I have spent just over 17 years in polling at Public Opinion Strategies. That had occurred to me, certainly, but not in the same way until Jon Stewart voiced the same timeline in his announcement this week that he would be leaving “The Daily Show.” Seventeen years. As they say, the days are long, but the years are short.
Much is being written and will be written about Jon Stewart. References to a Time survey in which respondents named him the most credible anchor in news are found in several articles already. Unfortunately, that survey was more of an on-line popularity contest, akin to what one sees in local newspapers purporting to measure public opinion.
Here’s what we do know from our valid surveys – Jon Stewart did in fact blur the line between entertainment and news more than even the programming gurus on 24-hour cable networks have done. Jon Stewart just did it with that knowing wink in his eye.
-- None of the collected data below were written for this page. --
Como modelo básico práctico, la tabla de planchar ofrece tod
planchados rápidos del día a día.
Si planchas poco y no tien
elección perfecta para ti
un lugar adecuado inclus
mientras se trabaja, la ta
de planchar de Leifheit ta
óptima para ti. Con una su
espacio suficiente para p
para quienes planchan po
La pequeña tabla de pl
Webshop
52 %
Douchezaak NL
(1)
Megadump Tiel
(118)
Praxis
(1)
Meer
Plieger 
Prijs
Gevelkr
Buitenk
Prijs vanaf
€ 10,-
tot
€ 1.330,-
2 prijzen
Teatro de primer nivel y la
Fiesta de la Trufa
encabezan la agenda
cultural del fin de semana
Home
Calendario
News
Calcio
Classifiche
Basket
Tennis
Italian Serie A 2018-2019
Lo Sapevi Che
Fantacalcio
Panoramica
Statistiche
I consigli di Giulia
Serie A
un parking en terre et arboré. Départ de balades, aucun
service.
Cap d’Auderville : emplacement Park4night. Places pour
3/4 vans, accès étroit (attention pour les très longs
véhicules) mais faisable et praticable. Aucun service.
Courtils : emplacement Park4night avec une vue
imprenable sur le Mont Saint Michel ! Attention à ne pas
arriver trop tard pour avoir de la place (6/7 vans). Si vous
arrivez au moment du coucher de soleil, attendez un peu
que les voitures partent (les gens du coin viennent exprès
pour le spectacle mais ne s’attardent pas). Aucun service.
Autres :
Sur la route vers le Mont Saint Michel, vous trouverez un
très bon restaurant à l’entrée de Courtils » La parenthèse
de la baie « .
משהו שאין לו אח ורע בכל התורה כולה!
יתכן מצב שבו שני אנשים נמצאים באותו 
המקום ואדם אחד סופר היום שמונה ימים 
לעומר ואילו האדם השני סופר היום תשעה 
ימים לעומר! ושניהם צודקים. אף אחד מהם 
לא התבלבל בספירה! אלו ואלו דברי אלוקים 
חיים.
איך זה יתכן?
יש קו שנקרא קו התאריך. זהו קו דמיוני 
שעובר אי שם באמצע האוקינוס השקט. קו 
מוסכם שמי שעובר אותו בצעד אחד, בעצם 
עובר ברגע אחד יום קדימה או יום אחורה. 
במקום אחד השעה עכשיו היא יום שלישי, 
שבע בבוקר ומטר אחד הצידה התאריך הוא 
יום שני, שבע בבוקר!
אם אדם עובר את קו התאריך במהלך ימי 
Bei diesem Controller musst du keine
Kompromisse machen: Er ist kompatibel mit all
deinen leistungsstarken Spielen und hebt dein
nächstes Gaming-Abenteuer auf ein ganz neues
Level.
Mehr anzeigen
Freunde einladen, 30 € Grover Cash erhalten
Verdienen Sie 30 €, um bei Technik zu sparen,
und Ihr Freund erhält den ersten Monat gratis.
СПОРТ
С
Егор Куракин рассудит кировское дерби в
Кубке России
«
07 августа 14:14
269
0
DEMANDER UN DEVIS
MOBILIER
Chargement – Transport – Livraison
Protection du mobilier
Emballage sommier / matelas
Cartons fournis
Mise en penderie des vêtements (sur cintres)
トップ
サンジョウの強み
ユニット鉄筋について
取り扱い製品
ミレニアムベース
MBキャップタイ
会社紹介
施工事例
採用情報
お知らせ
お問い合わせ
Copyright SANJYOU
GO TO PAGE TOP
In a national survey of voters last month, we asked them to tell us from which television show or network they receive most of their “information about current and political events.” While certainly traditional news outlets dominate still, one-in-20 point to Jon Stewart as their main news source. (Notably, one-quarter say they receive their news from something other than TV.)
That five percent may not seem like much, but it equates to over 11 million Americans of voting age. Moreover, one can see that those saying Stewart is their latter day Cronkite are far more likely to be in the increasingly important Millennial sub-group, as well as male and center-left on the political spectrum.
Jon Stewart’s reach has been broader than this of course. We’ve seen on more than one occasion where a Daily Show segment is cited as information in a focus group on a particular topic. And, certainly there are many more who simply enjoy the program for its wit and entertainment value, without considering it to be their main source of news. There will be big shoes to fill for the next host.